A try-catch guard does not catch the assert failures. I have tried it, but it is not included in the patch.

Thus the attached patch is no solution. I have attached is nevertheless for to inform other developers, that such attempt will not work.

The "XML Source" tool in menu "Data" circumvents the chicken-and-egg problem by first loading a stream and generating the XML structure and then allowing the user to select the part to be imported from this structure.

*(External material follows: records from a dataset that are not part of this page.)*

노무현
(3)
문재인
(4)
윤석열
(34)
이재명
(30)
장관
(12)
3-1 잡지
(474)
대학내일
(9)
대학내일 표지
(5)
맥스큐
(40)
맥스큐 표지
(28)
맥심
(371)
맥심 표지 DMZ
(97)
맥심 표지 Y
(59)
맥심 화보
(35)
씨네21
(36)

The "Insert Sheet from File" dialog works totally different and has no problems in reading the sources. So it might be necessary to change the "read the source" part in the "Data Provider" tool to use the same way as the "Insert Sheet from File" dialog. But that would be a very large change.

On the other hand, the "Insert Sheet from File" way might solve in addition the problem, that the current way for XML - both in "XML Source" tool and in "Data Provider" tool - cannot use sources from the internet but only local files.